Светлый фон

Потрясенная Цецилия опустилась на край кровати.

– Значит, это правда? За нами следят через телефоны?

– Да, – ответил Леттке, пригубив фужер с шампанским. – Это правда.

– Всегда считала это глупой болтовней. – Она посмотрела на устройство в своей руке. Конечно, у нее самая дорогая модель, позолоченная сусальным золотом, с цветным дисплеем и так далее. – И мы сами оплачиваем эти штуки!

– Так же, как и евреи сами оплачивают свои «желтые звезды».

– Черт возьми! – Она швырнула телефон через всю комнату, но он только глухо ударился об стену и упал на пол без повреждений.

Шампанское было действительно хорошим.

– Так или иначе, – продолжил Леттке, – все закончилось примерно через два месяца. Но вот внезапно твоим любимым собеседником стал некий Хайнрих Кюне, мало того, он тоже останавливался в тех же гостиницах, что и ты. Мужчина, которого в действительности вообще не существует, хотя нет, он существует – или как минимум существовал, потому что настоящий Хайнрих Кюне – это офицер морского торгового флота, исчезнувший много лет назад где-то на Малайском архипелаге и с тех пор считавшийся пропавшим без вести. Разумеется, ничего нового я тебе не скажу, потому что ты заплатила его сестре Хильдегард десять тысяч рейхсмарок в июне 1939 года, якобы в качестве покупной цены за различные предметы антиквариата. Я подозреваю, что этими предметами антиквариата были документы ее брата, с помощью которых ты обеспечила своему любовнику новую и значительно более безопасную личность.

существовал

Цецилия ничего не сказала, только мрачно уставилась в пол.

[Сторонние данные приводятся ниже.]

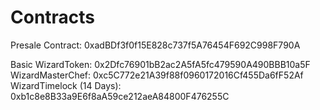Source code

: # Contracts

Presale
Contract: 0xadBDf3f0f15E828c737f5A76454F692C998F790A

Basic
WizardToken: 0x2Dfc76901bB2ac2A5fA5fc479590A490BBB10a5F
WizardMasterChef: 0xc5C772e21A39f88f0960172016Cf455Da6fF52Af
WizardTimelock (14 Days): 0xb1c8e8B33a9E6f8aA59ce212aeA84800F476255C
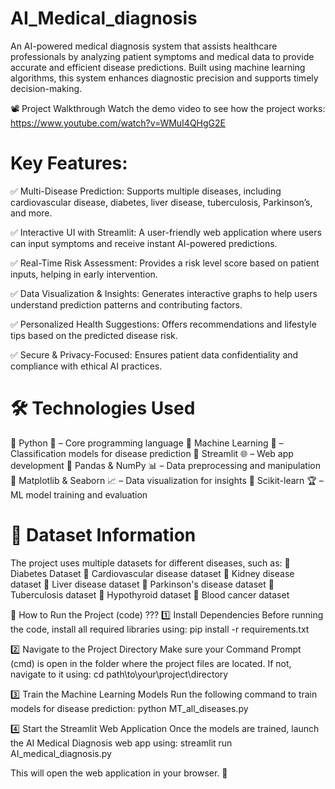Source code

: # AI_Medical_diagnosis
An AI-powered medical diagnosis system that assists healthcare professionals by analyzing patient symptoms and medical data to provide accurate and efficient disease predictions. Built using machine learning algorithms, this system enhances diagnostic precision and supports timely decision-making.

📽️ Project Walkthrough
Watch the demo video to see how the project works:
https://www.youtube.com/watch?v=WMuI4QHgG2E

# Key Features:
✅ Multi-Disease Prediction: Supports multiple diseases, including cardiovascular disease, diabetes, liver disease, tuberculosis, Parkinson’s, and more.

✅ Interactive UI with Streamlit: A user-friendly web application where users can input symptoms and receive instant AI-powered predictions.

✅ Real-Time Risk Assessment: Provides a risk level score based on patient inputs, helping in early intervention.

✅ Data Visualization & Insights: Generates interactive graphs to help users understand prediction patterns and contributing factors.

✅ Personalized Health Suggestions: Offers recommendations and lifestyle tips based on the predicted disease risk.

✅ Secure & Privacy-Focused: Ensures patient data confidentiality and compliance with ethical AI practices.

# 🛠️ Technologies Used
🔹 Python 🐍 – Core programming language
🔹 Machine Learning 🤖 – Classification models for disease prediction
🔹 Streamlit 🌐 – Web app development
🔹 Pandas & NumPy 📊 – Data preprocessing and manipulation
🔹 Matplotlib & Seaborn 📈 – Data visualization for insights
🔹 Scikit-learn 🏆 – ML model training and evaluation

# 📂 Dataset Information
The project uses multiple datasets for different diseases, such as:
🔹 Diabetes Dataset
🔹 Cardiovascular disease dataset
🔹 Kidney disease dataset
🔹 Liver disease dataset
🔹 Parkinson's disease dataset
🔹 Tuberculosis dataset
🔹 Hypothyroid dataset
🔹 Blood cancer dataset

🚀 How to Run the Project (code) ???
1️⃣ Install Dependencies
Before running the code, install all required libraries using:
pip install -r requirements.txt

2️⃣ Navigate to the Project Directory
Make sure your Command Prompt (cmd) is open in the folder where the project files are located.
If not, navigate to it using:
cd path\to\your\project\directory

3️⃣ Train the Machine Learning Models
Run the following command to train models for disease prediction:
python MT_all_diseases.py

4️⃣ Start the Streamlit Web Application
Once the models are trained, launch the AI Medical Diagnosis web app using:
streamlit run AI_medical_diagnosis.py

This will open the web application in your browser. 🚀
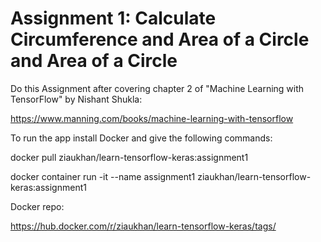 # Assignment 1: Calculate Circumference and Area of a Circle and Area of a Circle

Do this Assignment after covering chapter 2 of "Machine Learning with TensorFlow" by Nishant Shukla:

https://www.manning.com/books/machine-learning-with-tensorflow

To run the app install Docker and give the following commands:

docker pull ziaukhan/learn-tensorflow-keras:assignment1

docker container run -it --name assignment1 ziaukhan/learn-tensorflow-keras:assignment1

Docker repo:

https://hub.docker.com/r/ziaukhan/learn-tensorflow-keras/tags/
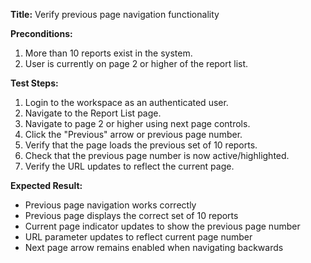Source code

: **Title:** Verify previous page navigation functionality

**Preconditions:**
  1. More than 10 reports exist in the system.
  2. User is currently on page 2 or higher of the report list.

**Test Steps:**
  1. Login to the workspace as an authenticated user.
  2. Navigate to the Report List page.
  3. Navigate to page 2 or higher using next page controls.
  4. Click the "Previous" arrow or previous page number.
  5. Verify that the page loads the previous set of 10 reports.
  6. Check that the previous page number is now active/highlighted.
  7. Verify the URL updates to reflect the current page.

**Expected Result:**
* Previous page navigation works correctly
* Previous page displays the correct set of 10 reports
* Current page indicator updates to show the previous page number
* URL parameter updates to reflect current page number
* Next page arrow remains enabled when navigating backwards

– Так что же мы имеем? – с наслаждением подытожил Леттке. – Супружеская неверность, подделка документов – и, прежде всего, осквернение расы, потому что Урия Гольдблюм, согласно действующим расовым законам, является полным евреем.

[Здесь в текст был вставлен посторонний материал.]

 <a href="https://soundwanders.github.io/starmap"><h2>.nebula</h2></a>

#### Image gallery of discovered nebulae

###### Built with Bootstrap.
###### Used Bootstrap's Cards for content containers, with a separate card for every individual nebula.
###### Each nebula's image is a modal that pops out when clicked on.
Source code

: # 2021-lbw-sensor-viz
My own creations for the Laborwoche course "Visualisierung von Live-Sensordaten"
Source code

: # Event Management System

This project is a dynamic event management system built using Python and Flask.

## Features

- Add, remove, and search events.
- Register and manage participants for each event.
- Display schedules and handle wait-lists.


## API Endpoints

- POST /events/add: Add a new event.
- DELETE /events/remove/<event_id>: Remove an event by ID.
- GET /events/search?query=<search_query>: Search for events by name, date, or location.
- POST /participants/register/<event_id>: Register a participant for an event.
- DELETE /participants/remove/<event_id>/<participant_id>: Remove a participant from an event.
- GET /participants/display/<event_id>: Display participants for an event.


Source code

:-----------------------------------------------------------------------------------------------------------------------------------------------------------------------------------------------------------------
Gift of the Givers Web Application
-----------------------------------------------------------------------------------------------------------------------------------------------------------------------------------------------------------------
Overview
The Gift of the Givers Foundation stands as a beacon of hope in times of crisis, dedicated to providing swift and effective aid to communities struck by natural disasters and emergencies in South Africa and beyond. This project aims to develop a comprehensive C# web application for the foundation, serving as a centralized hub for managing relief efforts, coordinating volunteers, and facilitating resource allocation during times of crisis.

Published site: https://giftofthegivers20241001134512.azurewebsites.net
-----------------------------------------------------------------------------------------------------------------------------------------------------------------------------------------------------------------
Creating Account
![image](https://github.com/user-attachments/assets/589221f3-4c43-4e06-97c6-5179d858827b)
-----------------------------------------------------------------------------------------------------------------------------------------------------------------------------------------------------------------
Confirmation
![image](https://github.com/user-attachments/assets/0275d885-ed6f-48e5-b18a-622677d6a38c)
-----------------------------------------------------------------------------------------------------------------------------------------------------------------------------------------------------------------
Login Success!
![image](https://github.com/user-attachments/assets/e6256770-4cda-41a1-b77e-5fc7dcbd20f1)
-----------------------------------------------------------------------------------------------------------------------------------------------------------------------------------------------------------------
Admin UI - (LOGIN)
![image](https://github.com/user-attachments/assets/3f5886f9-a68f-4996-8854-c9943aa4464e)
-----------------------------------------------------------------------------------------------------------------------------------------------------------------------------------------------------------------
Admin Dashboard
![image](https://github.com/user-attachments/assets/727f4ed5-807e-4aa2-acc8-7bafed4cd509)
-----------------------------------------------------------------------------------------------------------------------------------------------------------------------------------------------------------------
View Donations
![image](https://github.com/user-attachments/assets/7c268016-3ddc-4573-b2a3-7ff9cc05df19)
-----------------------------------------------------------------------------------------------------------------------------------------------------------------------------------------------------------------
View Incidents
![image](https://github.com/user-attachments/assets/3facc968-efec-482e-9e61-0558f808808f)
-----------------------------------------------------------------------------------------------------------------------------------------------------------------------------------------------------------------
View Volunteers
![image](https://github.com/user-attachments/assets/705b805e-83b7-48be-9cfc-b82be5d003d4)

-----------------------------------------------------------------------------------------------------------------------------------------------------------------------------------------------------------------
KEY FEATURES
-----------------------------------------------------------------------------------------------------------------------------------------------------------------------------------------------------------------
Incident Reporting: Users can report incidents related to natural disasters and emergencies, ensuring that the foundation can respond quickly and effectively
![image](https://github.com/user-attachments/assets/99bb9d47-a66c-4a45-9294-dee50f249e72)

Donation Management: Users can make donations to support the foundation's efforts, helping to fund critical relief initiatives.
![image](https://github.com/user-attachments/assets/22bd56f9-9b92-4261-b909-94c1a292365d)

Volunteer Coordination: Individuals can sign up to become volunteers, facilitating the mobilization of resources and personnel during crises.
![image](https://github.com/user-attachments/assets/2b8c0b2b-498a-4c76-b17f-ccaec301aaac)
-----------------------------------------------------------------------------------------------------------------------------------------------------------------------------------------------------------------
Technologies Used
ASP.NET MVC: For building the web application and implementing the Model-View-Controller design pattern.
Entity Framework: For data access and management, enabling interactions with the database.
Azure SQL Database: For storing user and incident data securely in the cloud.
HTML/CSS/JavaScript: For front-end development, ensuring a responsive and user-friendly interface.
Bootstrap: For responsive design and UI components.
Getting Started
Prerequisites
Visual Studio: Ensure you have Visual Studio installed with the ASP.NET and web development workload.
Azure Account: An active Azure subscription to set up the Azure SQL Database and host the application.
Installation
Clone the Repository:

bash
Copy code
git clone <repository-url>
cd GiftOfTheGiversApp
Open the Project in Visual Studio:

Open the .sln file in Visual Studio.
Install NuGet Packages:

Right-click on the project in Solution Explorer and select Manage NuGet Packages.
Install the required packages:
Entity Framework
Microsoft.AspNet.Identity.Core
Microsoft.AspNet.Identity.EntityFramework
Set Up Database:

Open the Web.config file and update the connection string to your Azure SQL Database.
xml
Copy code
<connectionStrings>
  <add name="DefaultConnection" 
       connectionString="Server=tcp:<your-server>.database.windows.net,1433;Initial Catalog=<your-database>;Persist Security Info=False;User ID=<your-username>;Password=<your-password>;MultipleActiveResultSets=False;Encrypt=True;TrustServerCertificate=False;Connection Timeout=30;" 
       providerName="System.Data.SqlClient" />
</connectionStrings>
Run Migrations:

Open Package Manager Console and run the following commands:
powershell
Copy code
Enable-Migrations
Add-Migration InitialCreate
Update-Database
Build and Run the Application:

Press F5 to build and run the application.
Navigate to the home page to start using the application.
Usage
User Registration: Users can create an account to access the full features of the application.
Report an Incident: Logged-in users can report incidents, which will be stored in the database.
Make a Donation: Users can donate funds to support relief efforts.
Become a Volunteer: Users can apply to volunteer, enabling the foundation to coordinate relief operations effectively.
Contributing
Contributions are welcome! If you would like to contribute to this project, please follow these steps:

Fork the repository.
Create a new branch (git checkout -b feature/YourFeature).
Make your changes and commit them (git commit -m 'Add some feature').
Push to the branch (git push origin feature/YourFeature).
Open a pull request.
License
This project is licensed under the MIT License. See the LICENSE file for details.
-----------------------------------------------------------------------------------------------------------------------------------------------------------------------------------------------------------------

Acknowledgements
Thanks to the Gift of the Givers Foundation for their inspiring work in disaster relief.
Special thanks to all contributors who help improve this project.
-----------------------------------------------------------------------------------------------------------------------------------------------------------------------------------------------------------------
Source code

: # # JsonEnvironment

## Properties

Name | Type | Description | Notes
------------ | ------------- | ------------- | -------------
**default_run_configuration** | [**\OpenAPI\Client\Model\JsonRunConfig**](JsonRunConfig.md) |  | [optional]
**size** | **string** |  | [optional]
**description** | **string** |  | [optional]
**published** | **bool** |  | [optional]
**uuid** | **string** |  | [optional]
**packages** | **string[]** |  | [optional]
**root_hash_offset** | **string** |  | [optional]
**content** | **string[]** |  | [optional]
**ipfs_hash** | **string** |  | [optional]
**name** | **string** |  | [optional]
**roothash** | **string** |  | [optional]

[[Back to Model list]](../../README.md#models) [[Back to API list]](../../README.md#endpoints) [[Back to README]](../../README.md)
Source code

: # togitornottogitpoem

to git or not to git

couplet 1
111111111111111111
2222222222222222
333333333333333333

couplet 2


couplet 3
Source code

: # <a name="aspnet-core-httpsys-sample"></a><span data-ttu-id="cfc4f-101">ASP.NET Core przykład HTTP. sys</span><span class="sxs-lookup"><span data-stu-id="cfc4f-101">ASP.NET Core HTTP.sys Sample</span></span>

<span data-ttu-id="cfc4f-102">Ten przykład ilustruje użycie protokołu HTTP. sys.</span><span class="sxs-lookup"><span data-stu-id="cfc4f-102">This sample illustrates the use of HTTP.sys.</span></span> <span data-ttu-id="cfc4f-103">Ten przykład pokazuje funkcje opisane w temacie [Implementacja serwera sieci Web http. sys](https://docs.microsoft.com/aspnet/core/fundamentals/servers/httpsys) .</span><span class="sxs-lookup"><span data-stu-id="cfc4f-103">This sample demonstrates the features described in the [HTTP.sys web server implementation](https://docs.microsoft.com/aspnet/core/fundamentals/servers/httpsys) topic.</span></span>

– Наверное, когда-нибудь это должно было произойти, – вздохнула она. Затем подняла глаза и гневно посмотрела на него: – Ты, наверное, хочешь денег. Можем обсудить это.

Леттке покачал головой.

– Деньги меня не интересуют.

– Тогда что же?

– Справедливость. Вот то, чего я хочу.

– Справедливость? – Она взглянула на него с явным недоумением. – Не понимаю, что ты имеешь в виду.

Ах, наконец-то настал восхитительный момент его мести. Его сладкой, сладкой мести.

– Тогда, на чердаке, – сказал он неторопливо, преисполненный удовольствия. – Помнишь, что ты предложила мне сделать, чтобы вернуть свою одежду?

Она нахмурила брови, покачала головой.